(Exercise inputs)
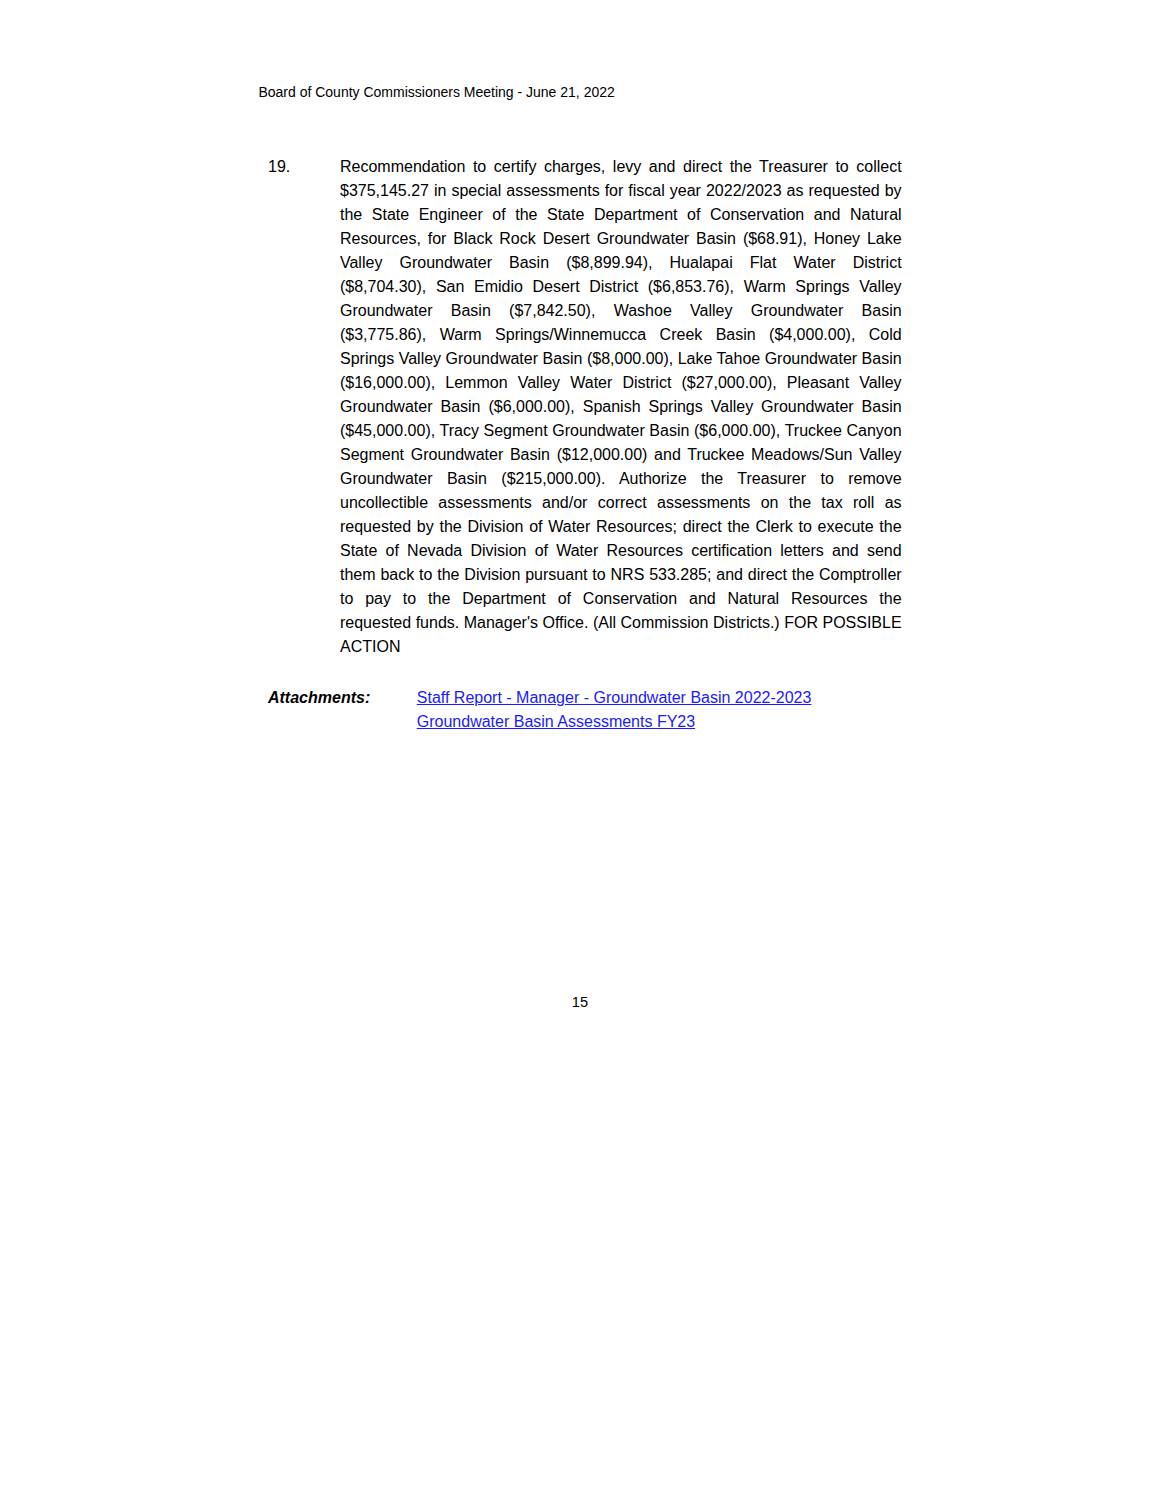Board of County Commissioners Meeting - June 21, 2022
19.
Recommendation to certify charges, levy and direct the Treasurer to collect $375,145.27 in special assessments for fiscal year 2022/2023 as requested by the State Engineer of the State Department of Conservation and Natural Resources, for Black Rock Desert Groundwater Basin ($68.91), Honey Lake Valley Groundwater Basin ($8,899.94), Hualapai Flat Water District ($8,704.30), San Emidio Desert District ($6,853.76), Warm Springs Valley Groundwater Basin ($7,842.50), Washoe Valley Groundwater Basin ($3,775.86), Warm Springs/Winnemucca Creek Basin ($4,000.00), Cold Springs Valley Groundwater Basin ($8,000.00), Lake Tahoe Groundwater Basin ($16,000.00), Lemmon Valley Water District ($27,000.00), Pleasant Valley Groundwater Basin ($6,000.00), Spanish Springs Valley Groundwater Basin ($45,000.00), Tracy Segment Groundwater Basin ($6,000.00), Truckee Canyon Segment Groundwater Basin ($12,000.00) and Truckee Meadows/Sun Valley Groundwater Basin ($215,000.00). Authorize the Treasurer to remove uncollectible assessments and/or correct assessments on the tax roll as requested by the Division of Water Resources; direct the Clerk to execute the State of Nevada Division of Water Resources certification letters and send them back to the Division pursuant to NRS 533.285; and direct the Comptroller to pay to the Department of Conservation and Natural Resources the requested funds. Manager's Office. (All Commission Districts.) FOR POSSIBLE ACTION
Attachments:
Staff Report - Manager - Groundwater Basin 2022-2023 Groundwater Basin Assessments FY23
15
(End Exercise inputs)
Your goal:
Copy out each line of the data exactly as it reads; skip the pictures.

The answer:
Board of County Commissioners Meeting - June 21, 2022
19.
Recommendation to certify charges, levy and direct the Treasurer to collect $375,145.27 in special assessments for fiscal year 2022/2023 as requested by the State Engineer of the State Department of Conservation and Natural Resources, for Black Rock Desert Groundwater Basin ($68.91), Honey Lake Valley Groundwater Basin ($8,899.94), Hualapai Flat Water District ($8,704.30), San Emidio Desert District ($6,853.76), Warm Springs Valley Groundwater Basin ($7,842.50), Washoe Valley Groundwater Basin ($3,775.86), Warm Springs/Winnemucca Creek Basin ($4,000.00), Cold Springs Valley Groundwater Basin ($8,000.00), Lake Tahoe Groundwater Basin ($16,000.00), Lemmon Valley Water District ($27,000.00), Pleasant Valley Groundwater Basin ($6,000.00), Spanish Springs Valley Groundwater Basin ($45,000.00), Tracy Segment Groundwater Basin ($6,000.00), Truckee Canyon Segment Groundwater Basin ($12,000.00) and Truckee Meadows/Sun Valley Groundwater Basin ($215,000.00). Authorize the Treasurer to remove uncollectible assessments and/or correct assessments on the tax roll as requested by the Division of Water Resources; direct the Clerk to execute the State of Nevada Division of Water Resources certification letters and send them back to the Division pursuant to NRS 533.285; and direct the Comptroller to pay to the Department of Conservation and Natural Resources the requested funds. Manager's Office. (All Commission Districts.) FOR POSSIBLE ACTION
Attachments:
Staff Report - Manager - Groundwater Basin 2022-2023 Groundwater Basin Assessments FY23
15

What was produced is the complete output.